On your nightstand now:
The Ottolenghi Simple cookbook by Yotam Ottolenghi, which I'm leafing through every night for inspiration, and The Raven Tower by Ann Leckie, which takes a risk with a point of view that I'm completely in love with.
Favorite book when you were a child:
Mossflower by Brian Jacques. I was obsessed with pretty much every Redwall book but a stoic, troubled hero recovering from a tragedy opposite a mad queen really had me hooked.
Your top five authors:
Edward St. Aubyn, for his impeccable voice and humor.
Nova Ren Suma, for the way she gives complicated girls space to grow.
Ali Smith, for the first sentence of Hotel World, which broke my brain in half.
N.K. Jemisin, for the Broken Earth trilogy, which is a must read.
Carlos Ruiz Zafón, for the way his work is intricate and expansive in a way that never feels overwhelming.
Book you've faked reading:
It's cliché, but Infinite Jest by David Foster Wallace. I tried. I really did.
Book you're an evangelist for:
The Devouring Gray by Christine Lynn Herman. She treats her characters with such respect and care, and their emotional arcs feel so fully realized.
Book you've bought for the cover:
At least 70% of my book purchases are cover buys, but a favorite is See What I Have Done by Sarah Schmidt, which is beautifully odd inside and out.
Book you hid from your parents:
Nothing as a child, as I was incredibly lucky to grow up with parents who encouraged me to read whatever I wanted and pretty much left me to it, but as an adult I have hidden my uncracked copy of Dickens's Bleak House from my mother, the Dickens scholar, to whom I have pretended to have read it for coming up on 15 years.
Book that changed your life:
Annihilation by Jeff VanderMeer. I'd written a first draft of my debut novel, Wilder Girls, that was an absolute mess and I had no idea what to do with it. Then I was handsold Annihilation at the Manhattan indie Three Lives & Company. I read it and realized I was allowed to focus my own work only on exactly what I cared about, which I hadn't quite figured out yet.
Favorite line from a book:
"There's something dangerous about the boredom of teenage girls," from Dare Me by Megan Abbott. I saw this floating around the internet (okay, specifically Tumblr) in college, and it introduced me to Abbott's work, which I absolutely adore. I think she's so spot on with this line, both in how teenage girls can often feel and in how they're perceived by the world around them.

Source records
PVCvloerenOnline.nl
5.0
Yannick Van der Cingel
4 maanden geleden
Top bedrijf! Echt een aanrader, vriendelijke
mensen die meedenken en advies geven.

> **Job**: From the book questionnaire, list the writers given under "Your top five authors:".

> **Result for this exercise**: Edward St. Aubyn, Nova Ren Suma, Ali Smith, N.K. Jemisin, Carlos Ruiz Zafón